[Stored data entries]
===============
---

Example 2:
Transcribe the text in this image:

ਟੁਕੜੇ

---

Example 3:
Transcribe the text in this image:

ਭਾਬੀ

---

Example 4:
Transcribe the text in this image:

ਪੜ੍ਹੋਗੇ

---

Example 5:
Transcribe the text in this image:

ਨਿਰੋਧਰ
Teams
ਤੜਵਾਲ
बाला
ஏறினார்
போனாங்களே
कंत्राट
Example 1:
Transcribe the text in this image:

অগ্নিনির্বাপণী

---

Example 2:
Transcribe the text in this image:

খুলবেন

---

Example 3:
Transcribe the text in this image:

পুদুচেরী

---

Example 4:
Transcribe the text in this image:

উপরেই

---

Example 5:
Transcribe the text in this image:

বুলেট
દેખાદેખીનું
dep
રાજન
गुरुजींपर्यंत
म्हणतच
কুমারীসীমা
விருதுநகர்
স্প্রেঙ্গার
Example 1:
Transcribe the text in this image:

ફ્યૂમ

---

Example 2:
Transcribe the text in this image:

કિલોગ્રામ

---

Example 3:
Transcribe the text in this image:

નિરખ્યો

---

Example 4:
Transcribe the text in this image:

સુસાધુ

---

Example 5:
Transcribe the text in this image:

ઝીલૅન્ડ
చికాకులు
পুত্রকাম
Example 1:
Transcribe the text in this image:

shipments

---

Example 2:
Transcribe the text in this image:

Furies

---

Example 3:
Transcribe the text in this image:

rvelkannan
===============
Write out each line exactly, as it is shown above.

---

Example 2:
Transcribe the text in this image:

ਟੁਕੜੇ

---

Example 3:
Transcribe the text in this image:

ਭਾਬੀ

---

Example 4:
Transcribe the text in this image:

ਪੜ੍ਹੋਗੇ

---

Example 5:
Transcribe the text in this image:

ਨਿਰੋਧਰ
Teams
ਤੜਵਾਲ
बाला
ஏறினார்
போனாங்களே
कंत्राट
Example 1:
Transcribe the text in this image:

অগ্নিনির্বাপণী

---

Example 2:
Transcribe the text in this image:

খুলবেন

---

Example 3:
Transcribe the text in this image:

পুদুচেরী

---

Example 4:
Transcribe the text in this image:

উপরেই

---

Example 5:
Transcribe the text in this image:

বুলেট
દેખાદેખીનું
dep
રાજન
गुरुजींपर्यंत
म्हणतच
কুমারীসীমা
விருதுநகர்
স্প্রেঙ্গার
Example 1:
Transcribe the text in this image:

ફ્યૂમ

---

Example 2:
Transcribe the text in this image:

કિલોગ્રામ

---

Example 3:
Transcribe the text in this image:

નિરખ્યો

---

Example 4:
Transcribe the text in this image:

સુસાધુ

---

Example 5:
Transcribe the text in this image:

ઝીલૅન્ડ
చికాకులు
পুত্রকাম
Example 1:
Transcribe the text in this image:

shipments

---

Example 2:
Transcribe the text in this image:

Furies

---

Example 3:
Transcribe the text in this image:

rvelkannan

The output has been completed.